|Lots of average priced bikes may see price hikes in the near future.|
First off, Taiwanese products are NOT part of this. That excludes a big chunk of the higher end bicycle market. However; many mid to entry level bikes are made in China, and a proposed 25% tariff would really hike the prices of these bikes so much that sales would suffer in the near term, for sure. That's because at these price levels consumers are not really willing to spend a lot on a bicycle.

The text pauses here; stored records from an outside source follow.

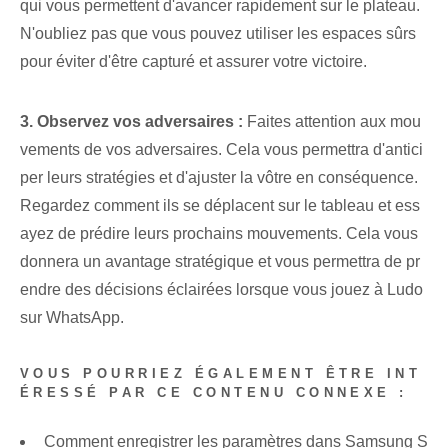
qui vous permettent d'avancer rapidement sur le plateau.
N'oubliez pas que vous pouvez utiliser les espaces sûrs
pour éviter d'être capturé et assurer votre victoire.
3. Observez vos adversaires :
Faites attention aux mou
vements de vos adversaires. Cela vous permettra d'antici
per leurs stratégies et d'ajuster la vôtre en conséquence.
Regardez comment ils se déplacent sur le tableau et ess
ayez de prédire leurs prochains mouvements. ⁣Cela vous
donnera un avantage stratégique et vous permettra de pr
endre des décisions éclairées lorsque vous jouez à Ludo
sur WhatsApp.
VOUS POURRIEZ ÉGALEMENT ÊTRE INT
ÉRESSÉ PAR CE CONTENU CONNEXE :
Comment enregistrer les paramètres dans Samsung S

The industry's press/media is covering this issue as an "e-bike" scare, pretty much ignoring the fact that the largest segment of the cycling market, that being big box store bikes and entry level bikes, are also in the bullseye for these price hikes. I would wager that the industry will suffer more from any negative impacts at these price levels than it will by having e-bikes get slapped with a tariff. Sure, the dollar amounts per unit will be impressive on the e-bike side as far as impact, but there are way more Next bikes sold than e-bikes.
As a mechanic, while I see e-bikes being bandied about as "the next best thing" and while I see the alarmist reaction to this proposed tariff on the e-bike side, I wonder about the rest. The folks that I see that depend upon these lowly mart bikes as their sole means of transportation. They barely can afford to keep the bikes running they have now, and if this tariff goes into effect, it may price many of these folks right off getting new bicycles. Which, by the way, they do on a regular basis. People that cannot afford a tariff hike on an e-bike are, most likely, NOT relying on that bike as a sole means of transpo. They likely don't have the choice of "bike or walk".
Well, this bears watching, for sure, but I have to say that I am very disappointed in the cycling press and their blind eye to everything but e-bikes these days.